Райанон ухаживала за мертвым и подносила треснувший край чашки к мертвым губам. То, что билось под этими ребрами, не могло быть сердцем. Сердца не бьются в мертвых. Когда он лежал, готовый к последнему испытанию измерительной ленточкой, Райанон вскрыла его грудную клетку ножом для книг, вырвала сердце и вложила часы. Он слышал, как она сказала в третий раз: "Чудесное молоко, выпей". И, чувствуя, как оно течет, оставляя кисловатый привкус на языке, а ее рука поглаживает его лоб, он понимал, что не мертв. Он был живым человеком. Миля за милей месяцы перетекали в годы, завершая иссякшие дни. Сегодня Каллаган присядет рядом и поговорит с ним. В глубине сознания он слышал, как спорили голоса Каллагана и Райанон, пока он не заснул, ощущая вкус крови слов. В руках была усталость. Он рассматривал свое вытянутое, бледное тело, замечая ребра, пронзавшие кожу. Его руки держались за другие руки и подбрасывали мяч высоко в воздух. Теперь это были мертвые руки. Он мог ворошить ими волосы, или сложить их неподвижно на животе, или спрятать их в ложбинке на груди Райанон. Неважно, что он делал с ними. Они были так же мертвы, как стрелки часов, и двигались, как заведенные.

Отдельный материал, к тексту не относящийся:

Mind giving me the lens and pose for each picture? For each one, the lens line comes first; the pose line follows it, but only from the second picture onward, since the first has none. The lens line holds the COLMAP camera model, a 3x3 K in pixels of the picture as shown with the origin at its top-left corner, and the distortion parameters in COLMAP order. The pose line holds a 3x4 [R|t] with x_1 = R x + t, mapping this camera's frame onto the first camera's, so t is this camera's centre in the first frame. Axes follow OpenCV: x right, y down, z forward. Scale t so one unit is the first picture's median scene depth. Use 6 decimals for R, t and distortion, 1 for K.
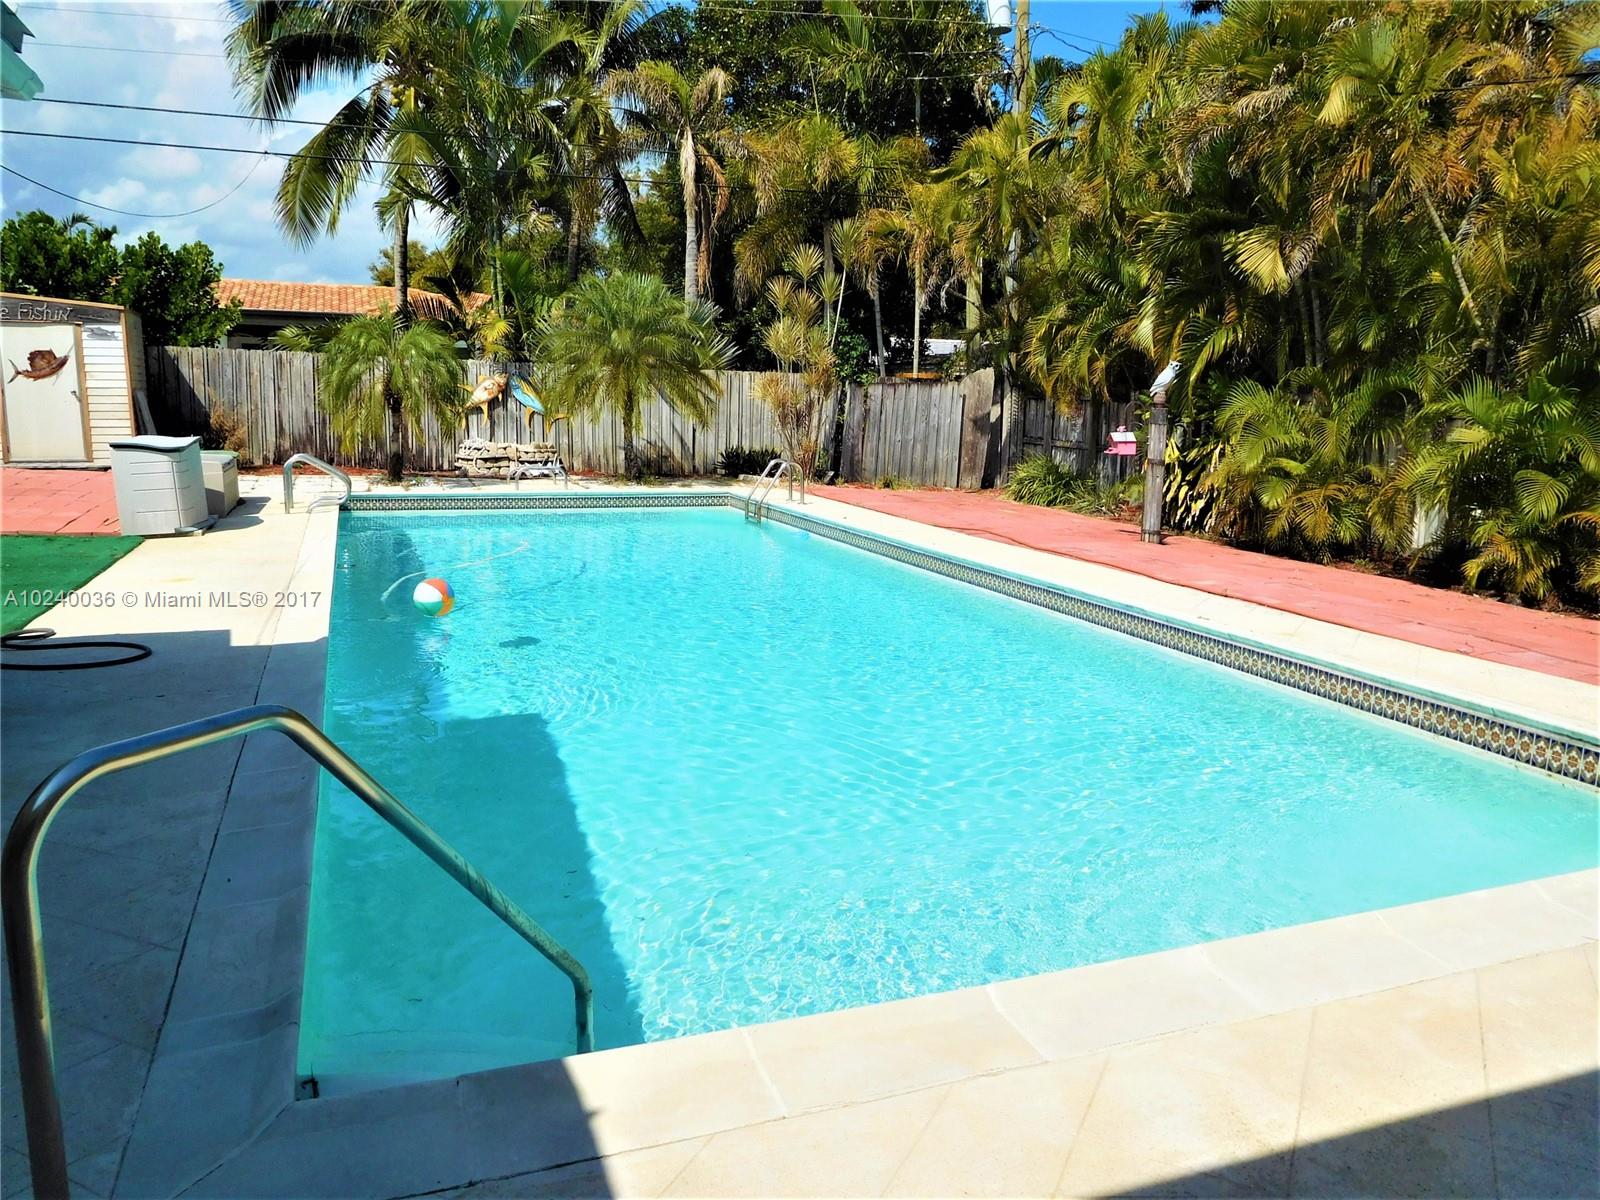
lens RADIAL K [[1182.3, 0, 797.0], [0, 1182.3, 597.6], [0, 0, 1]] dist [-0.033545, 0.001602]
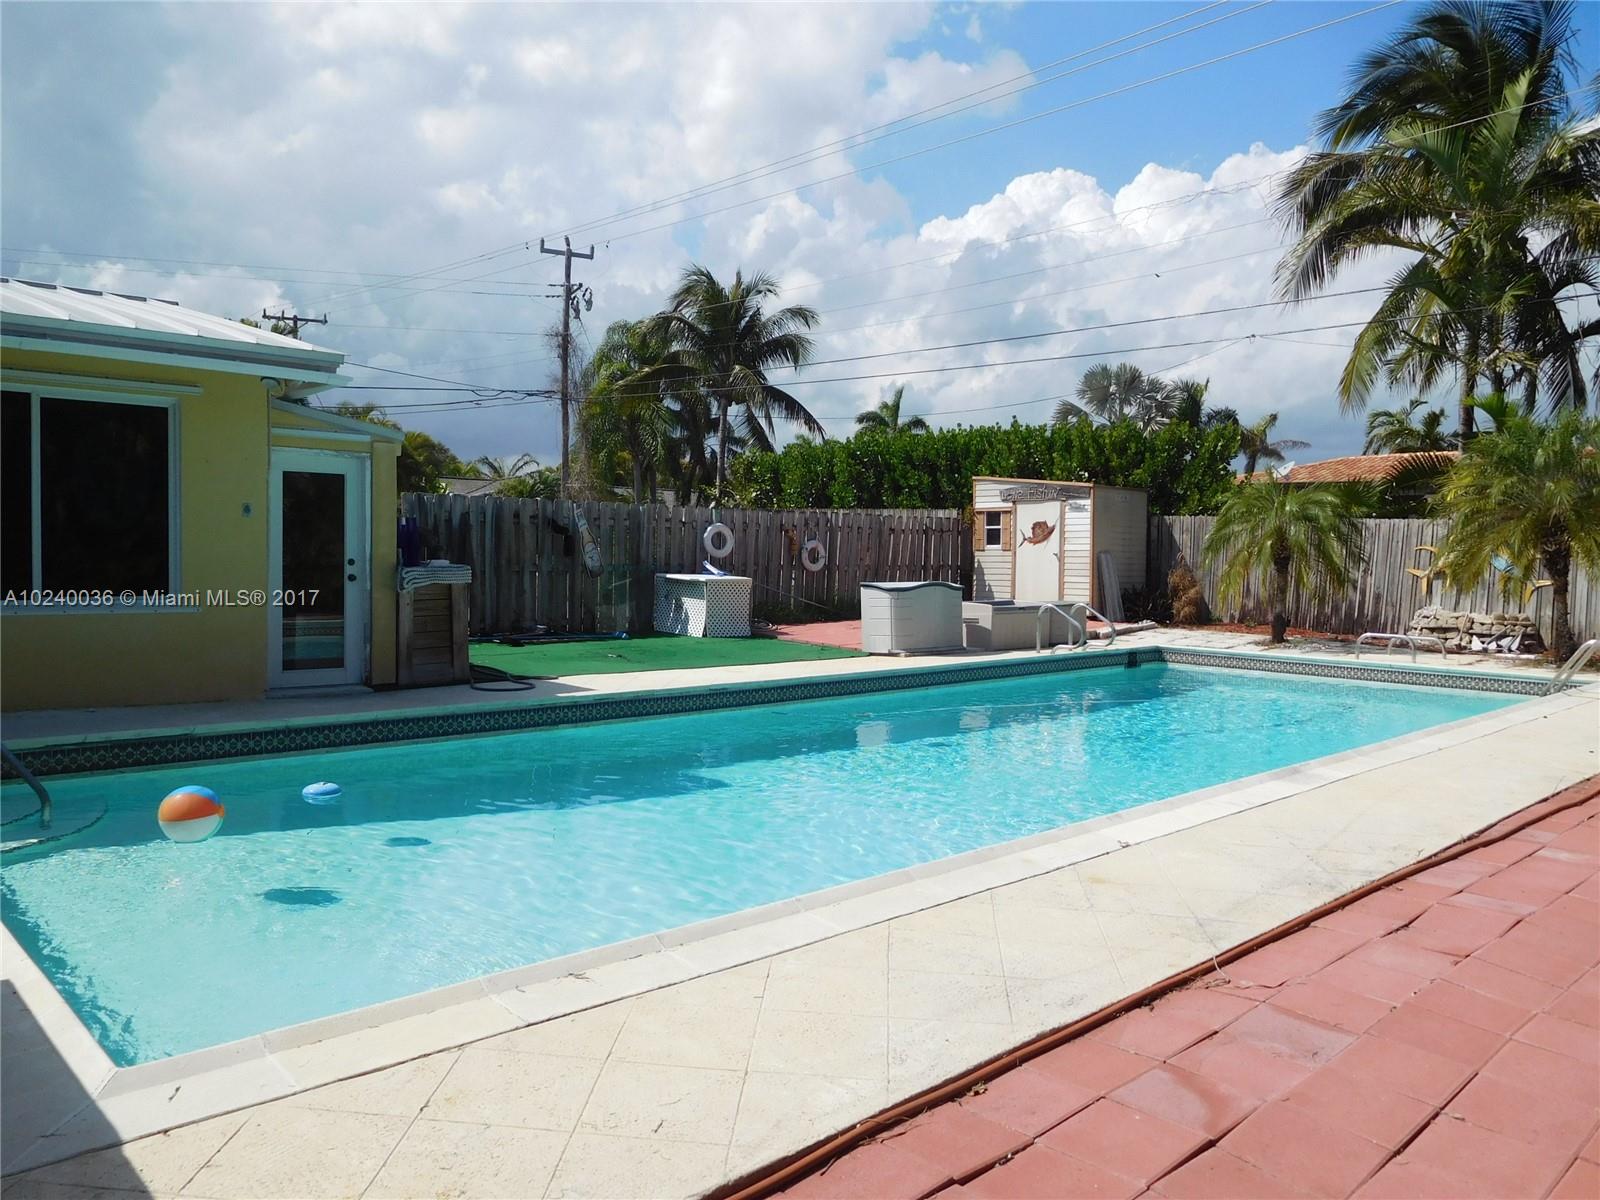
lens RADIAL K [[1182.3, 0, 797.0], [0, 1182.3, 597.6], [0, 0, 1]] dist [-0.033545, 0.001602]
pose [[0.398547, 0.023224, -0.916854, 0.407132], [-0.161819, 0.985777, -0.045371, -0.025780], [0.902760, 0.166447, 0.396637, 0.239476]]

- Закрыть окна, пока солнце не станет теплее? - спросила Райанон.
- Мне не холодно.
Он мог бы сказать ей, что мертвые не чувствуют ни холода, ни тепла, солнце и ветер никогда не проникнут сквозь его оболочку. Но она бы безобидно рассмеялась и поцеловала его в лоб, и сказала бы ему: "Питер, что печалит тебя? Однажды ты встанешь на ноги". Однажды он пройдет по холмам Джарвиса призраком мальчика и услышит, как люди скажут: "Вот идет призрак Питера, поэта, умершего задолго до своих похорон".
Райанон заботливо укрыла его, поцеловала, пожелав доброго утра, и унесла треснувшую чашку.
Человек с кистью провел цветную борозду под солнцем и раскрасил кольца, обводившие круг солнца. Смерть шла в человечьем обличье с косой, но в тот летний день ни один живой стебель не будет скошен.